For each rate limiter, the PublishRateLimiterImpl's handlePublishThrottling method will be called which also gets the producer reference and the number of message and total bytes size as input.

The rate limiter instance could contain both a message limit and a bytes limit. It will call AsyncTokenBucket's consumeTokensAndCheckIfContainsTokens method for each instance. If either call returns false, it means that the producer that produced the message should be throttled.

Throttling is handled by calling producer‘s incrementThrottleCount method which will be delegated producer’s connection‘s ServerCnxThrottleTracker’s incrementThrottleCount method which was described in the previous section.

The contract of the incrementThrottleCount method is that decrementThrottleCount method should be called when the throttling is no longer needed from an individual PublishRateLimiterImpl instance's perspective.

This is handled by first adding the throttled producer to a queue. A task will be scheduled to handle unthrottling from the queue after the throttling duration which is calculated by calling AsyncTokenBucket‘s calculateThrottlingDuration method. This task will only be scheduled unless there’s an already scheduled task in progress.
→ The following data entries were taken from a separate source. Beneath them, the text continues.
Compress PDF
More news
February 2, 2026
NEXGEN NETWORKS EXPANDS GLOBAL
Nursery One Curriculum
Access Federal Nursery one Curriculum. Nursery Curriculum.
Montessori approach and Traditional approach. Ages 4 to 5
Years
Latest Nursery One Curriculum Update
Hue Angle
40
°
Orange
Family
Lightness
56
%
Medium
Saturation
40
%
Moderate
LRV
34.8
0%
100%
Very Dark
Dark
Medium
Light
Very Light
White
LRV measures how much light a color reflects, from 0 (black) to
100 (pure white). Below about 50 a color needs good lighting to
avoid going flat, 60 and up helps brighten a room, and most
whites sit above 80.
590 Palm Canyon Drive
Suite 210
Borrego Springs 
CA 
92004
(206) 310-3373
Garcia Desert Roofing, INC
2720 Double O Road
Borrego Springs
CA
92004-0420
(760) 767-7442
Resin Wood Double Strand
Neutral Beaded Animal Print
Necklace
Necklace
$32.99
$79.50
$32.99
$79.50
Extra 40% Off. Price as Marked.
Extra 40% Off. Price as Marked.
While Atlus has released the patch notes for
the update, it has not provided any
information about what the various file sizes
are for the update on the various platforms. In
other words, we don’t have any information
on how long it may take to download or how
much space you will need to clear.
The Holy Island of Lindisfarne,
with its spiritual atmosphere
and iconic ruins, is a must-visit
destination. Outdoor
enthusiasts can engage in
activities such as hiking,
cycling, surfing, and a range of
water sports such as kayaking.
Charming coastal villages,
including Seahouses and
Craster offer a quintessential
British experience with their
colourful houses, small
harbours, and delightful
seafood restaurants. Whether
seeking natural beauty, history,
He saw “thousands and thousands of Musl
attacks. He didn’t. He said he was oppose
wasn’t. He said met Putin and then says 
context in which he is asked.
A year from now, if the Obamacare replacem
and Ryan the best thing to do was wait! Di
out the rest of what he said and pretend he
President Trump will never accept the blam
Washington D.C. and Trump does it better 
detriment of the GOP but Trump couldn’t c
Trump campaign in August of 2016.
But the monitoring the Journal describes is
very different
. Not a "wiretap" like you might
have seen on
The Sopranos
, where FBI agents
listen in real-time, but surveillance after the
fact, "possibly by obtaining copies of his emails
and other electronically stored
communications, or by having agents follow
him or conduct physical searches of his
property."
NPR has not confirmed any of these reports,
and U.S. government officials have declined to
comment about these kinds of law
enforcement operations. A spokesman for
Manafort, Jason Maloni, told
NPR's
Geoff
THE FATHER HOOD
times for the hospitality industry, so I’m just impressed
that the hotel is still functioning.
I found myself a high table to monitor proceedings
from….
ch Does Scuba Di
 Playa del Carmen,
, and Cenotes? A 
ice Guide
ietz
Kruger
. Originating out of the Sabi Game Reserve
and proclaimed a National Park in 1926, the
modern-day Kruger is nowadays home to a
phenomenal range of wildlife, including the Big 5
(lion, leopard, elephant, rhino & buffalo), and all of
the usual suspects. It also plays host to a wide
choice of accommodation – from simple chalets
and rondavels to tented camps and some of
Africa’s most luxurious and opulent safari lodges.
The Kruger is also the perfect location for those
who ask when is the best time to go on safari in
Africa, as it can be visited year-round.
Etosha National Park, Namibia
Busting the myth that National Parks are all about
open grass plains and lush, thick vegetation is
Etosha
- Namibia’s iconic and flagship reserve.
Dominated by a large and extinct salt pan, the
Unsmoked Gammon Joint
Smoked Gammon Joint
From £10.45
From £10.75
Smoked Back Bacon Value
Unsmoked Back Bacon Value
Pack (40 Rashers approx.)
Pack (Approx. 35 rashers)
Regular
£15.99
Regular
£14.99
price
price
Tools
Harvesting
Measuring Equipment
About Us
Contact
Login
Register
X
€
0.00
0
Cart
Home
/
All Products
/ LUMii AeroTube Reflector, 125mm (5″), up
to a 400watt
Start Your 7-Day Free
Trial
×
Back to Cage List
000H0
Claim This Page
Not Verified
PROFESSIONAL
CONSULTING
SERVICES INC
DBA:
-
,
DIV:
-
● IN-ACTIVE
When the unthrottling task runs, it will process the unthrottling queue and keep on unthrottling producers while there are available tokens in the token buckets. If the queue isn't empty, it will repeat the cycle by scheduling a new task after the throttling duration calculated with the calculateThrottlingDuration method. This happens until the queue is empty and will start again if more producers are throttled.

The producer‘s connection will get throttled by setting autoread to false ServerCnxThrottleTracker. The PublishRateLimiterImpl instances don’t have to know whether the connection was already throttled due to another effective rate limit being over the limit. ServerCnxThrottleTracker will also handle setting autoread to true once all rate limiters operating on the same connection have unthrottled the producer by calling decrementThrottleCount.

Preserve Public Contracts

Avoid breaking existing configs, APIs or client functionality.
Handle through internal refactoring.

Public-facing Changes

There are no changes to existing configs, CLI options, monitoring etc. This PIP is about a large change which includes a major refactoring and multiple improvements and bug fixes to rate limiting.

More Detailed Level Design

Please refer directly to the pull request with the proposed changes for the more detailed level changes.

The implementation level detail questions can be handled in the pull request review. The goal is to document low level details directly in the Javadoc and comments so that it serves the code maintainers also in the future.